◆ Supplied data:
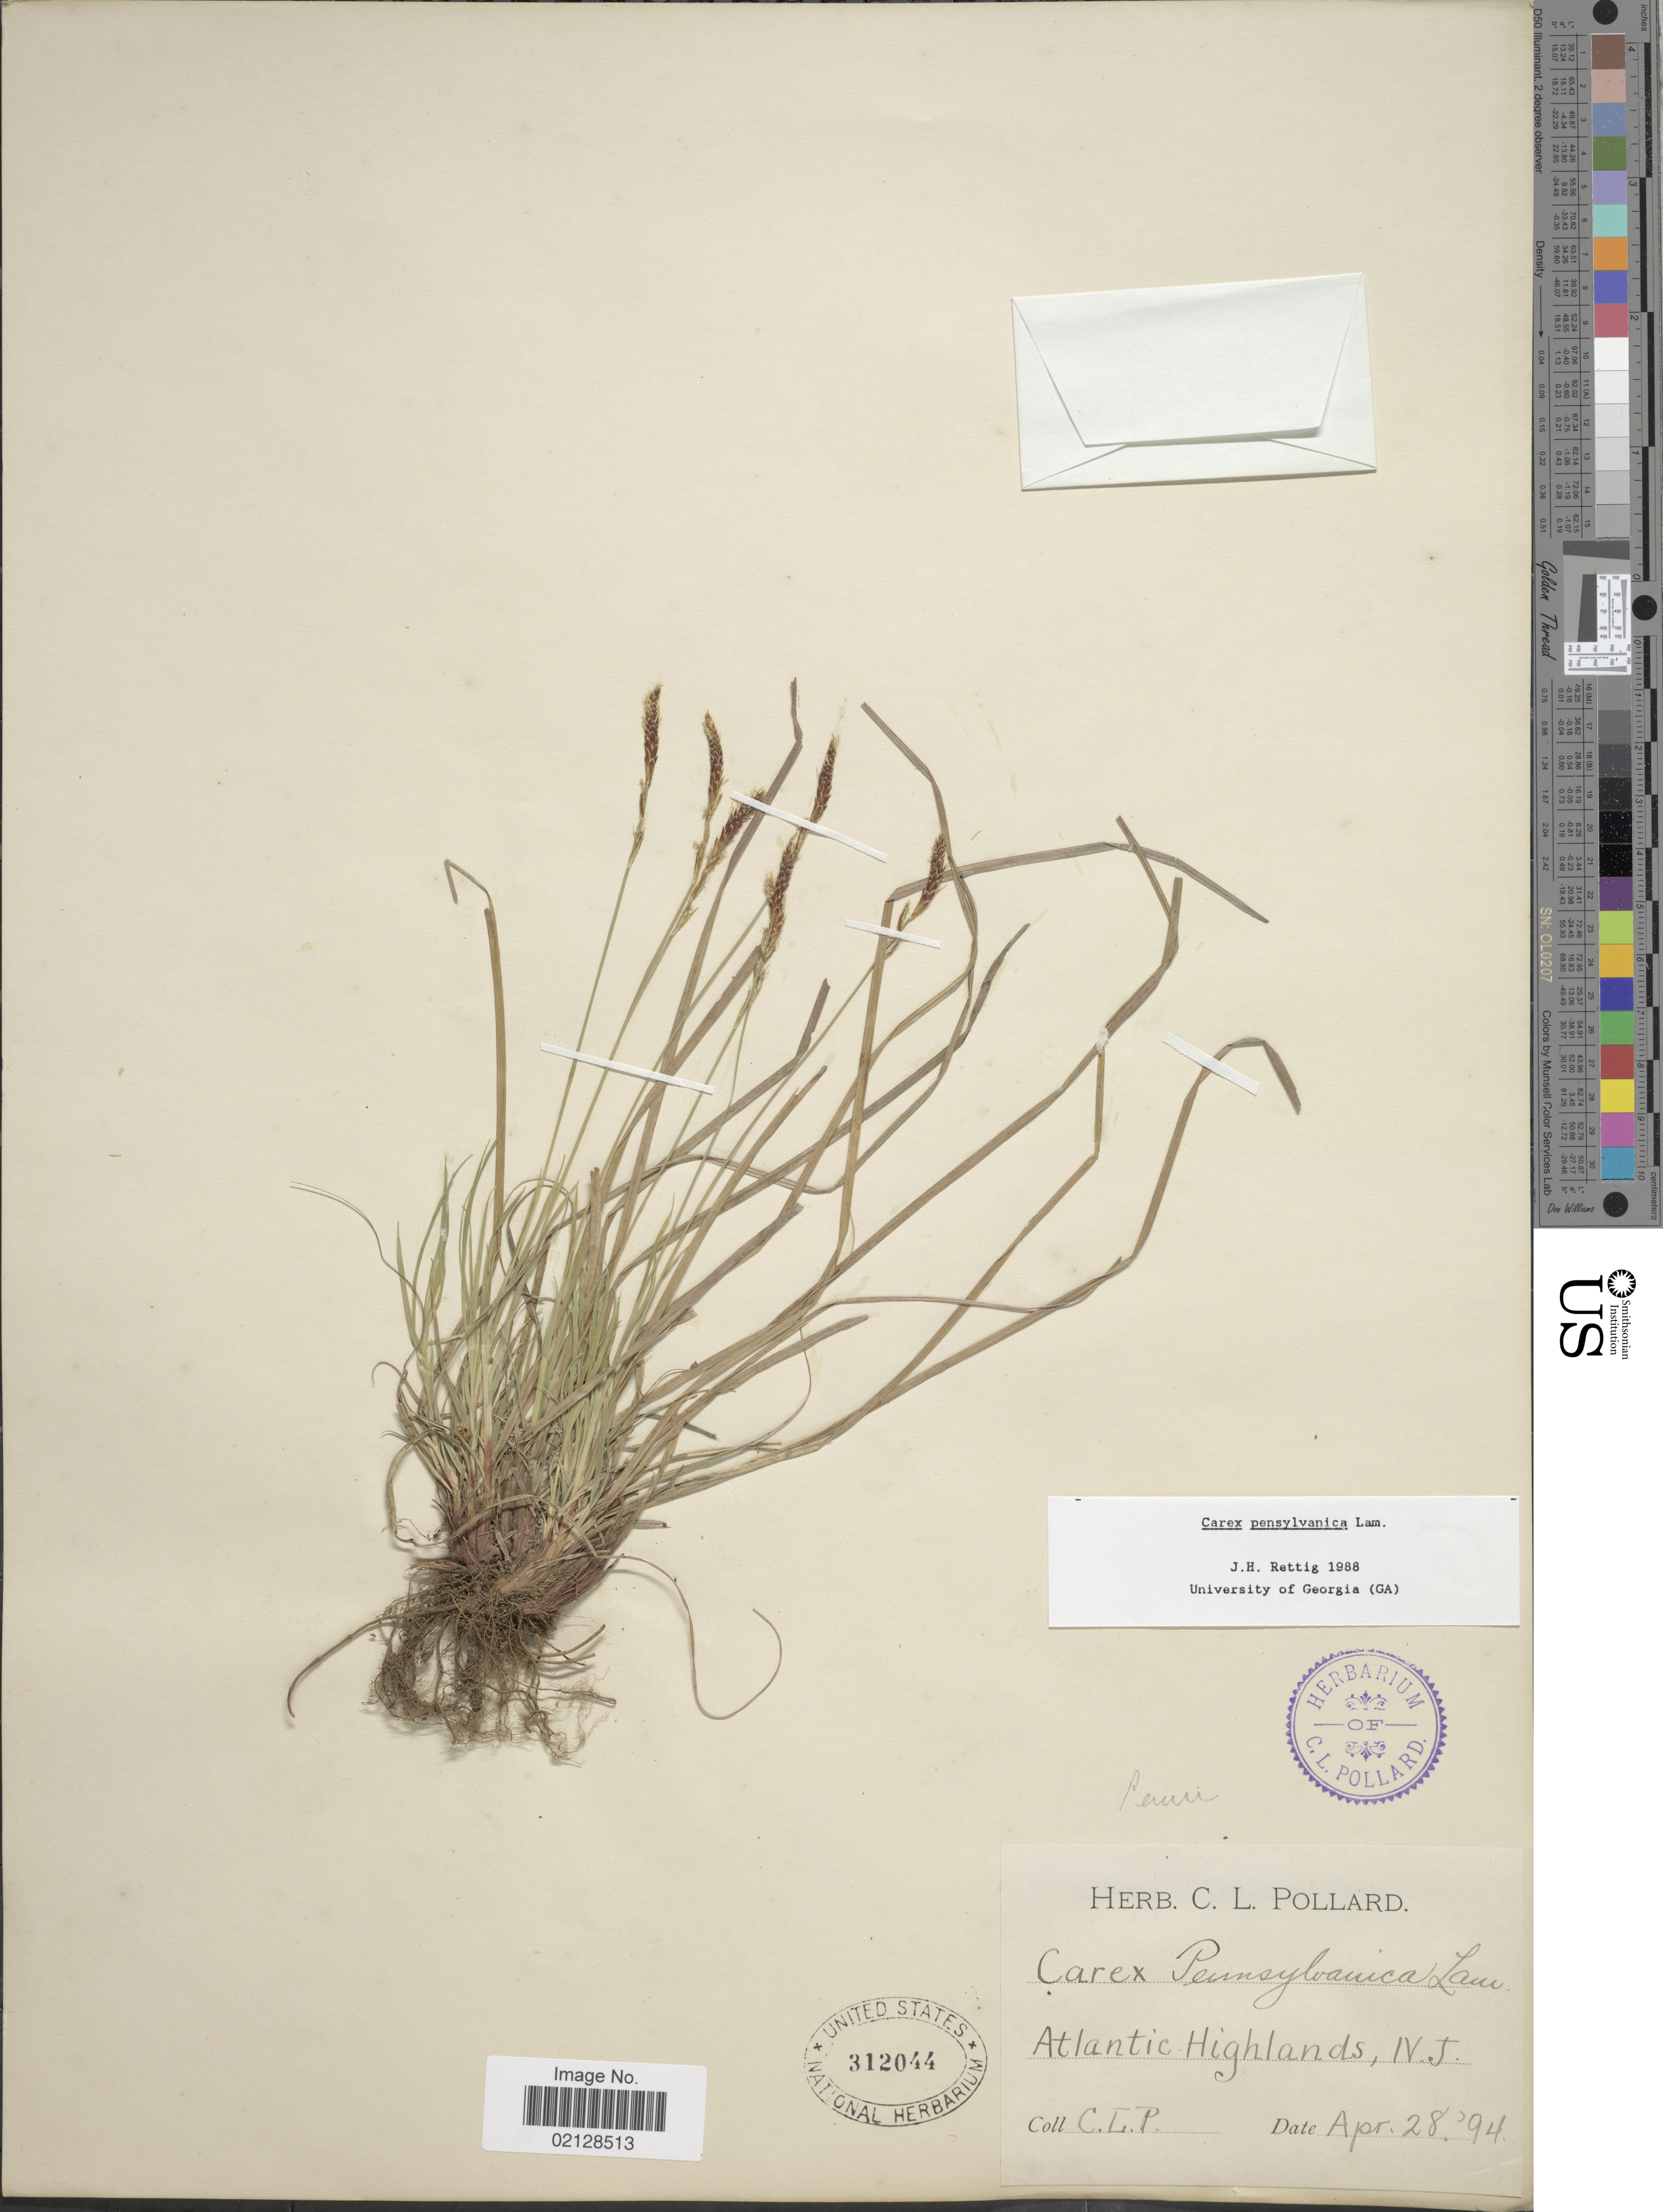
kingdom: Plantae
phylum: Tracheophyta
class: Liliopsida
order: Poales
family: Cyperaceae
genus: Carex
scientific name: Carex pensylvanica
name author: Lam.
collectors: C. L. Pollard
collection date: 1894-04-28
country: United States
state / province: New Jersey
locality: Atlantic Highlands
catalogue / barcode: US 312044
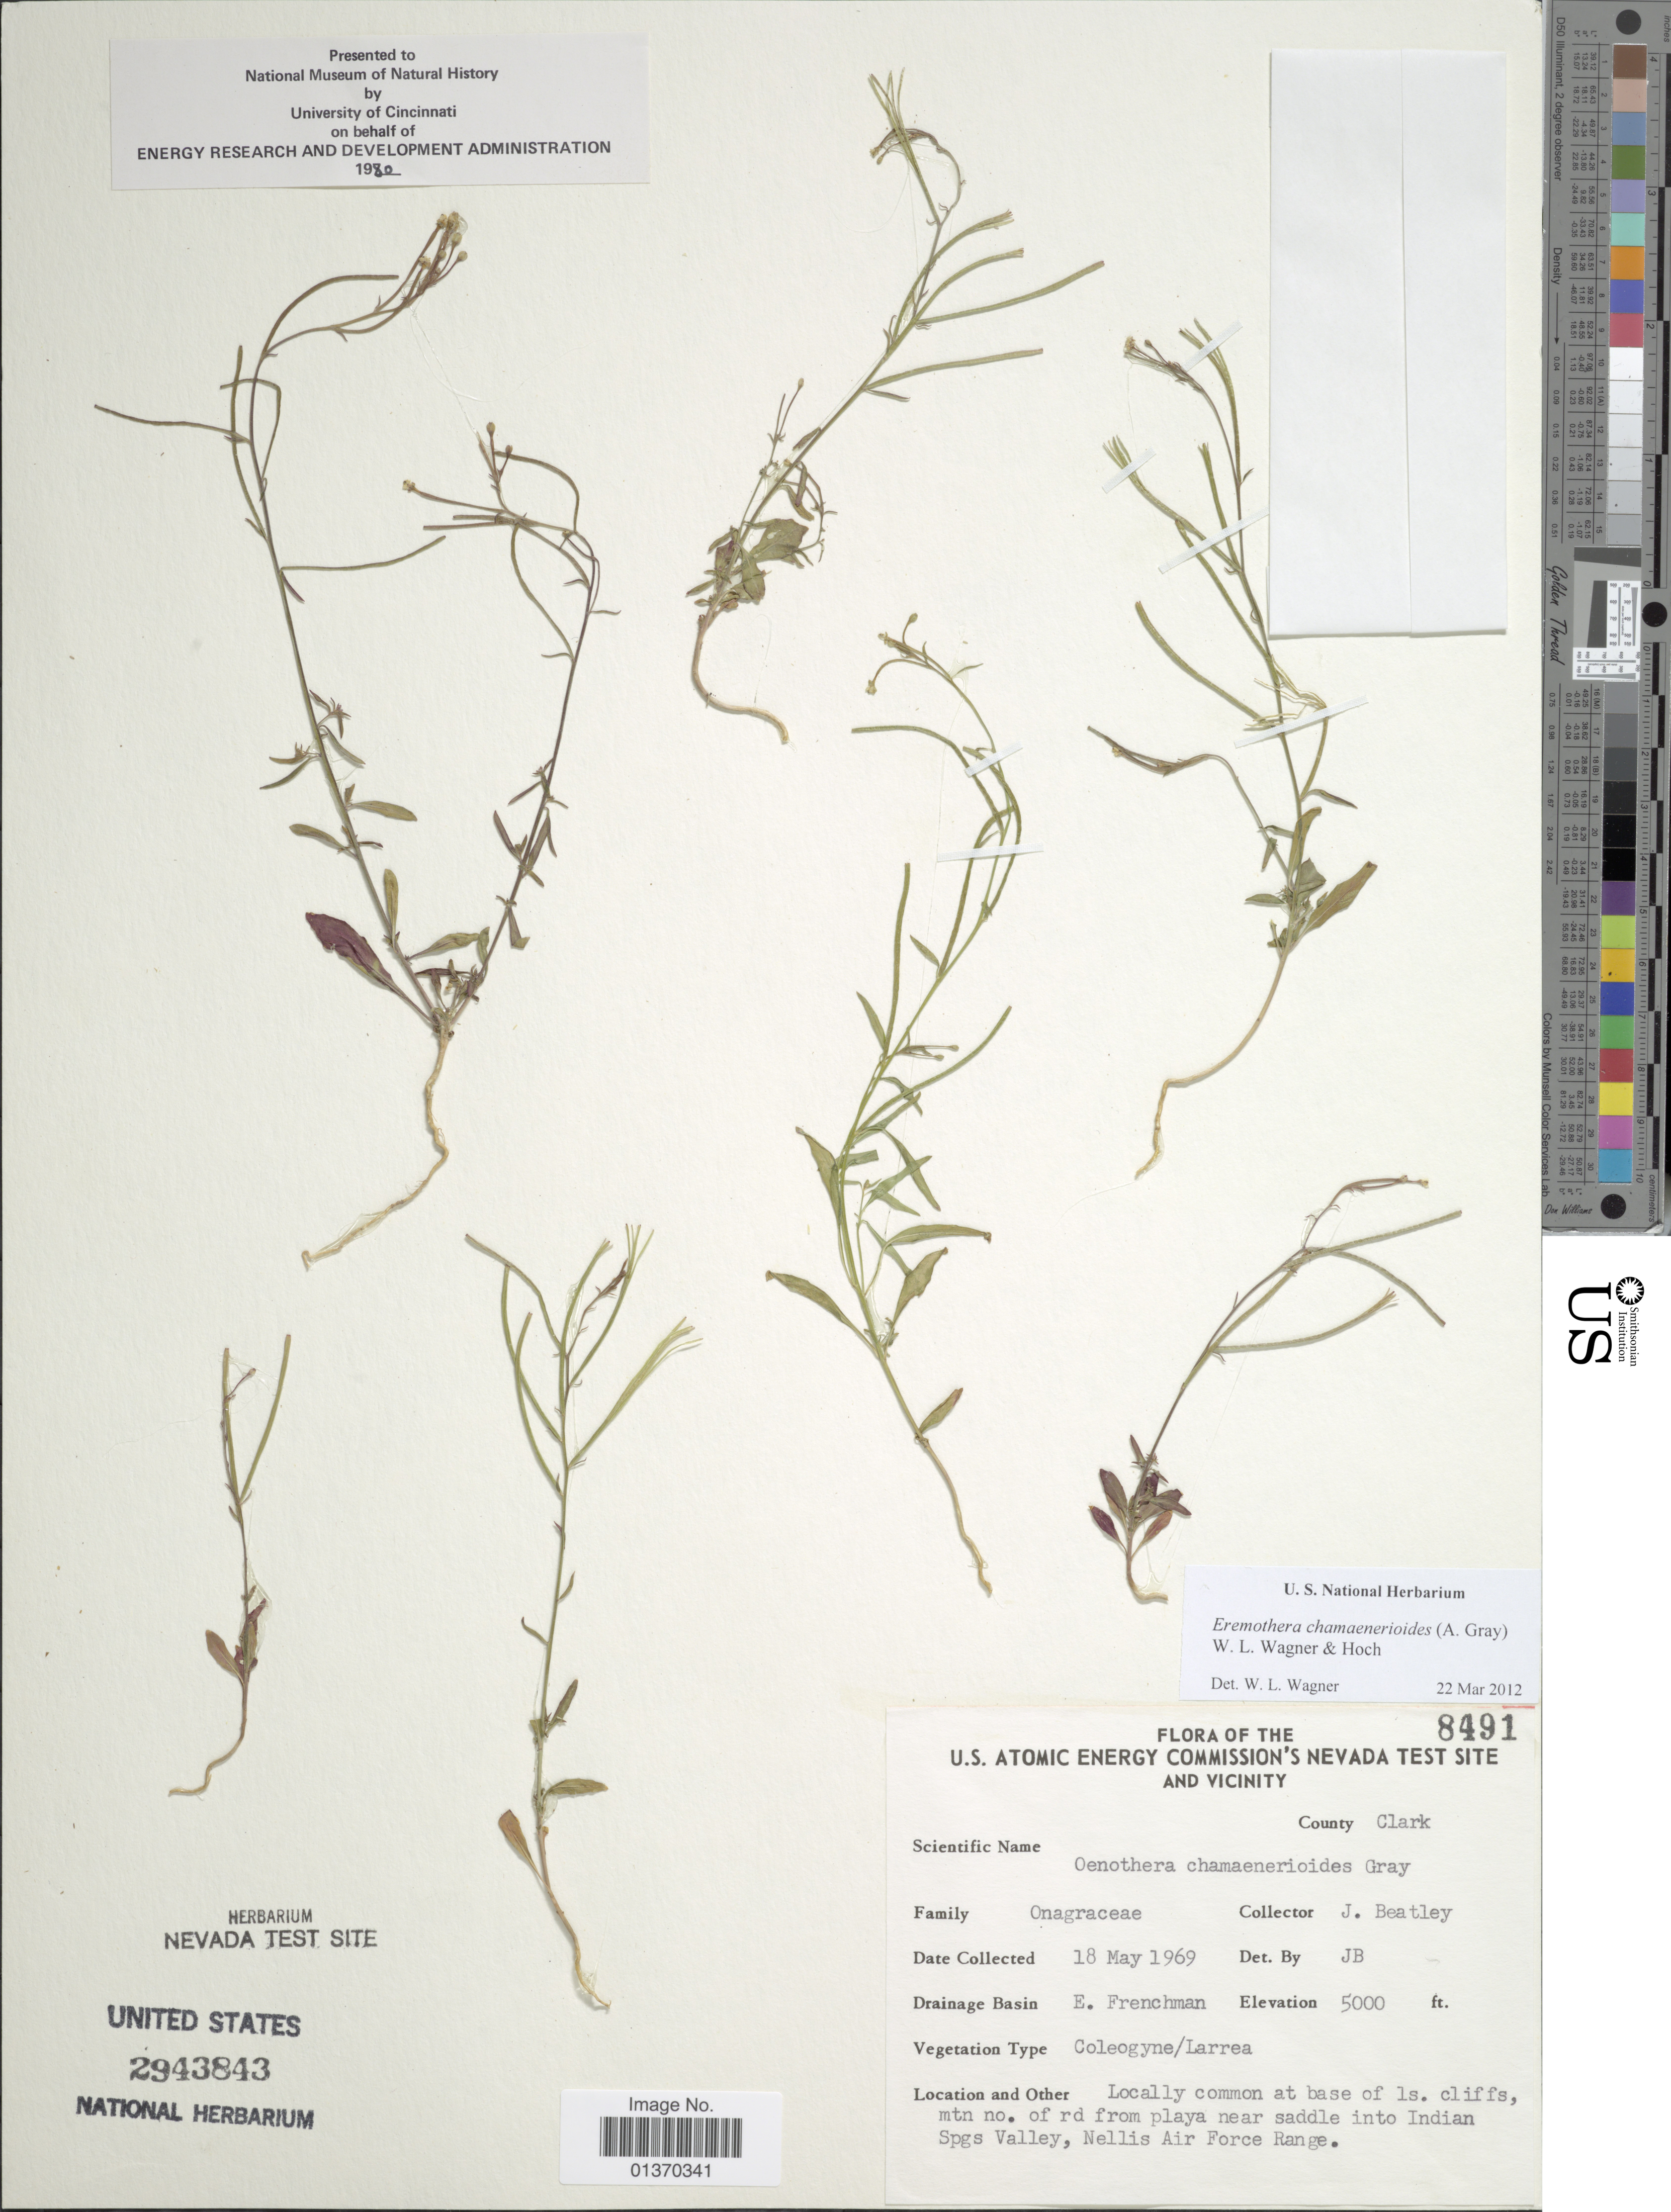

◆ What the task asks: Rewrite the listing above as a numbered list with no blank lines, and leave the pictures out of your answer.

◆ Full output:
1. kingdom: Plantae
2. phylum: Tracheophyta
3. class: Liliopsida
4. order: Poales
5. family: Cyperaceae
6. genus: Carex
7. scientific name: Carex pensylvanica
8. name author: Lam.
9. collectors: C. L. Pollard
10. collection date: 1894-04-28
11. country: United States
12. state / province: New Jersey
13. locality: Atlantic Highlands
14. catalogue / barcode: US 312044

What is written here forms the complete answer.